Note
About 2 hours of pretty strenuous work. We built a bridge at Hodges Village Dam, Oxford, Ma, over a little trickle (in O-speak, maybe, a seasonal stream?) that was behind a beaver dam and a pond. The other guys working were mountain bikers from the local bike shop. We bought materials from Home Depot, loaded them onto the ranger's truck, and hauled them down the slope from the paved road to the where the trickle crosses the trails. The bridge isn't even intended for mountain bikes -- the ranger intends that the dirt bikes will use the sturdy bridge rather than erode further the banks of the stream.
We used 3 16-foot long 2x10" PT boards for the long members, 2x10" PT boards (24' of them) sawn to 18" length for the cross pieces, and some decking made from that plasticky stuff that's supposed to look like wood. After we had finally bought, sawn, hauled, and prepared the materials and were ready to start attaching stuff, the whole bridge went together in about an hour. We were all amazed that it could go together from scratch to completion in about 2 hours with 3-4 guys, a couple of cordless drills and a cordless saw.
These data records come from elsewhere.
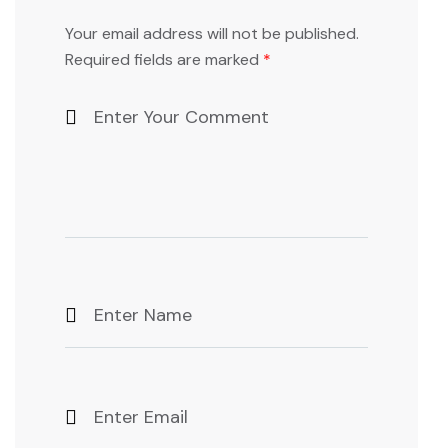
Your email address will not be published.
Required fields are marked
*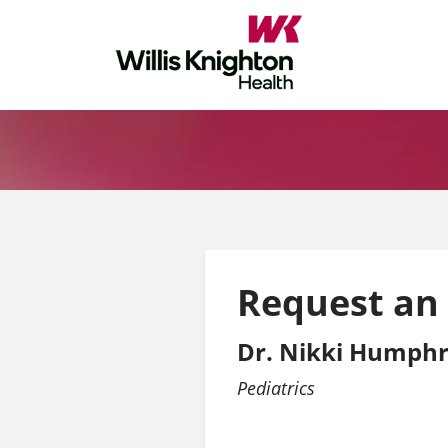
Request an
Dr. Nikki Humphr
Pediatrics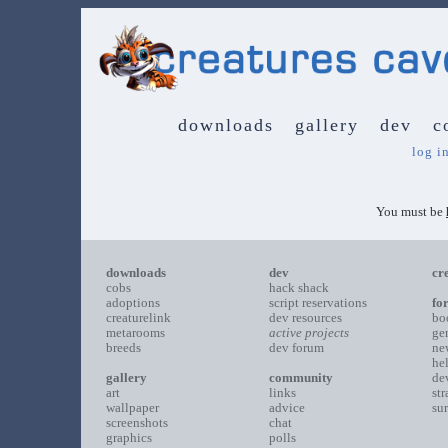
downloads
gallery
dev
c
log i
You must be
downloads
dev
cr
cobs
hack shack
adoptions
script reservations
fo
creaturelink
dev resources
bo
metarooms
active projects
ge
breeds
dev forum
ne
he
gallery
community
de
art
links
st
wallpaper
advice
su
screenshots
chat
graphics
polls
Hodges Village Dam rec area has changed quite a bit since I last ran a trail race there. I only saw the northern part of it, near the birthplace of Clara Barton, but there had been some significant logging in places. They said that Hodges is one of the better places for novice MTBing, but parts of it looked challenging to me. The good part is that there's a variety of trails, so that if one is too rocky or rooted, there might be another option.